Directive: All of the entries below should be printed exactly; the pictures are to be left out.

Data provided:

◆ ◆ ◆ ◆ ◆ ◆ ◆

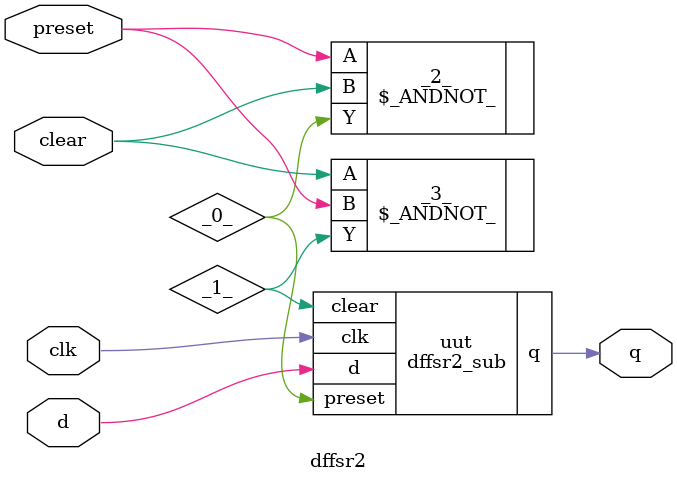
<source format=v>
/* Generated by Yosys 0.56+171 (git sha1 6fdcdd41d, g++ 11.4.0-1ubuntu1~22.04.2 -Og -fPIC) */

(* src = "dut.sv:83.1-89.10" *)
(* top =  1  *)
module dffsr2(clk, preset, clear, d, q);
  (* src = "dut.sv:83.15-83.18" *)
  input clk;
  wire clk;
  (* src = "dut.sv:83.20-83.26" *)
  input preset;
  wire preset;
  (* src = "dut.sv:83.28-83.33" *)
  input clear;
  wire clear;
  (* src = "dut.sv:83.35-83.36" *)
  input d;
  wire d;
  (* src = "dut.sv:83.38-83.39" *)
  output q;
  wire q;
  wire _0_;
  wire _1_;
  \$_ANDNOT_  _2_ (
    .A(preset),
    .B(clear),
    .Y(_0_)
  );
  \$_ANDNOT_  _3_ (
    .A(clear),
    .B(preset),
    .Y(_1_)
  );
  dffsr2_sub uut (
    .clear(_1_),
    .clk(clk),
    .d(d),
    .preset(_0_),
    .q(q)
  );
endmodule

(* src = "dut.sv:92.1-103.10" *)
module dffsr2_sub(clk, preset, clear, d, q);
  (* src = "dut.sv:92.19-92.22" *)
  input clk;
  wire clk;
  (* src = "dut.sv:92.24-92.30" *)
  input preset;
  wire preset;
  (* src = "dut.sv:92.32-92.37" *)
  input clear;
  wire clear;
  (* src = "dut.sv:92.39-92.40" *)
  input d;
  wire d;
  (* src = "dut.sv:92.42-92.43" *)
  output q;
  wire q;
  wire _0_;
  \$_ANDNOT_  _1_ (
    .A(clear),
    .B(preset),
    .Y(_0_)
  );
  (* \"has_async_reset"  = 32'd1 *)
  (* \"is_sr_ff"  = 32'd1 *)
  (* \always_ff  = 32'd1 *)
  (* src = "dut.sv:95.1-102.4" *)
  \$_DFFSR_PPP_  q_reg /* _2_ */ (
    .C(clk),
    .D(d),
    .Q(q),
    .R(_0_),
    .S(preset)
  );
endmodule

</source>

◆ ◆ ◆ ◆ ◆ ◆ ◆

Result for this task:
<source format=v>
/* Generated by Yosys 0.56+171 (git sha1 6fdcdd41d, g++ 11.4.0-1ubuntu1~22.04.2 -Og -fPIC) */

(* src = "dut.sv:83.1-89.10" *)
(* top =  1  *)
module dffsr2(clk, preset, clear, d, q);
  (* src = "dut.sv:83.15-83.18" *)
  input clk;
  wire clk;
  (* src = "dut.sv:83.20-83.26" *)
  input preset;
  wire preset;
  (* src = "dut.sv:83.28-83.33" *)
  input clear;
  wire clear;
  (* src = "dut.sv:83.35-83.36" *)
  input d;
  wire d;
  (* src = "dut.sv:83.38-83.39" *)
  output q;
  wire q;
  wire _0_;
  wire _1_;
  \$_ANDNOT_  _2_ (
    .A(preset),
    .B(clear),
    .Y(_0_)
  );
  \$_ANDNOT_  _3_ (
    .A(clear),
    .B(preset),
    .Y(_1_)
  );
  dffsr2_sub uut (
    .clear(_1_),
    .clk(clk),
    .d(d),
    .preset(_0_),
    .q(q)
  );
endmodule

(* src = "dut.sv:92.1-103.10" *)
module dffsr2_sub(clk, preset, clear, d, q);
  (* src = "dut.sv:92.19-92.22" *)
  input clk;
  wire clk;
  (* src = "dut.sv:92.24-92.30" *)
  input preset;
  wire preset;
  (* src = "dut.sv:92.32-92.37" *)
  input clear;
  wire clear;
  (* src = "dut.sv:92.39-92.40" *)
  input d;
  wire d;
  (* src = "dut.sv:92.42-92.43" *)
  output q;
  wire q;
  wire _0_;
  \$_ANDNOT_  _1_ (
    .A(clear),
    .B(preset),
    .Y(_0_)
  );
  (* \"has_async_reset"  = 32'd1 *)
  (* \"is_sr_ff"  = 32'd1 *)
  (* \always_ff  = 32'd1 *)
  (* src = "dut.sv:95.1-102.4" *)
  \$_DFFSR_PPP_  q_reg /* _2_ */ (
    .C(clk),
    .D(d),
    .Q(q),
    .R(_0_),
    .S(preset)
  );
endmodule

</source>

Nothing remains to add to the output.